E isso só acontece quando a gente une teoria, prática, escuta e presença. 

Seja você um profissional que orienta ou alguém em busca de mais clareza sobre seus próprios caminhos, lembre-se: as respostas estão dentro da própria pessoa, e existe técnica pra fazer elas virem à tona.


E isso só acontece quando a gente une teoria, prática, escuta e presença. 

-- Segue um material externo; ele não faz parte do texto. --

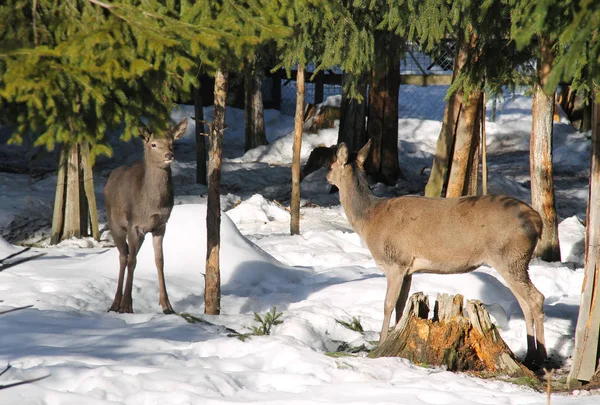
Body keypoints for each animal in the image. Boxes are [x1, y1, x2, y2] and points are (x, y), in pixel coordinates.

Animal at [103, 118, 188, 314]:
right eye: (153, 144)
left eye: (172, 142)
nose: (169, 155)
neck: (150, 204)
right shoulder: (134, 225)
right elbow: (132, 261)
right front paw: (126, 306)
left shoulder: (160, 226)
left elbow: (160, 261)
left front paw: (167, 305)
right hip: (115, 224)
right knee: (123, 256)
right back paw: (115, 303)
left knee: (128, 254)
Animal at [328, 140, 548, 366]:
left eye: (331, 165)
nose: (327, 177)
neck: (369, 219)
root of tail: (538, 221)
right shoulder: (408, 268)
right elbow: (401, 304)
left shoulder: (394, 262)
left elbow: (388, 304)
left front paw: (380, 345)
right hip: (516, 260)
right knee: (524, 302)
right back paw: (531, 356)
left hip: (509, 256)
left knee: (536, 298)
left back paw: (541, 357)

Seja você um profissional que orienta ou alguém em busca de mais clareza sobre seus próprios caminhos, lembre-se: as respostas estão dentro da própria pessoa, e existe técnica pra fazer elas virem à tona.


Se você deseja se orientar:
Converse com o Instituto Viae e viva
um processo que vai te ajudar a se reconectar com você mesmo e fazer escolhas com mais confiança.


🎓 Se você atua (ou quer atuar) como orientador(a) profissional:
Conheça a
Comunidade Orienta, um espaço de aprendizado contínuo com ferramentas, estudos de caso e trocas reais entre bons profissionais.


Isis Graziele da Silva | CRP 06/142189

Psicóloga especialista em carreira, orientadora profissional e co-fundadora do Instituto  Viae. Já acompanhou milhares de pessoas em suas escolhas profissionais e criou inúmeras ferramentas reconhecidas por unir sensibilidade e estrutura. Também se dedica a fortalecer a prática de outros orientadores profissionais em todo o Brasil e no exterior.


O Instituto Viae é especialista em Orientação Profissional e de Carreira. Criamos ferramentas, formamos orientadores e ajudamos as pessoas a fazerem escolhas que tragam saúde mental.

💬 FAQ — Perguntas frequentes sobre escolhas profissionais


1. O que significa fazer escolhas profissionais com consciência?


Fazer escolhas conscientes é entender que decidir vai além de escolher uma profissão ou emprego. É entender seus valores, histórias e motivações, e com isso alinhar suas decisões ao que realmente faz sentido pra você. Quando existe clareza interna, nossas escolhas se tornam mais autênticas e leves.


2. Como a Orientação Profissional pode ajudar nesse processo?


A Orientação Profissional oferece um espaço seguro e guiado pra que a pessoa organize seus pensamentos, resgate sua trajetória e entenda seus padrões de decisão. No Instituto Viae, ajudamos tanto quem busca clareza de carreira quanto quem orienta outras pessoas — unindo teoria, prática e criatividade.


3. O que faz um orientador profissional ser excelente em orientar pessoas?


As 5 lições principais que o Instituto Viae destaca são:

  • Escutar de verdade é mais transformador que qualquer ferramenta;

  • O excesso de informação pode travar mais do que ajudar;

  • Entender o passado é essencial pra escolher o futuro;

  • Toda escolha é uma conversa sobre quem se é e quem se quer ser;

E, acima de tudo, o papel do orientador não é dar respostas, mas criar condições pra que elas surjam de forma consciente e honesta.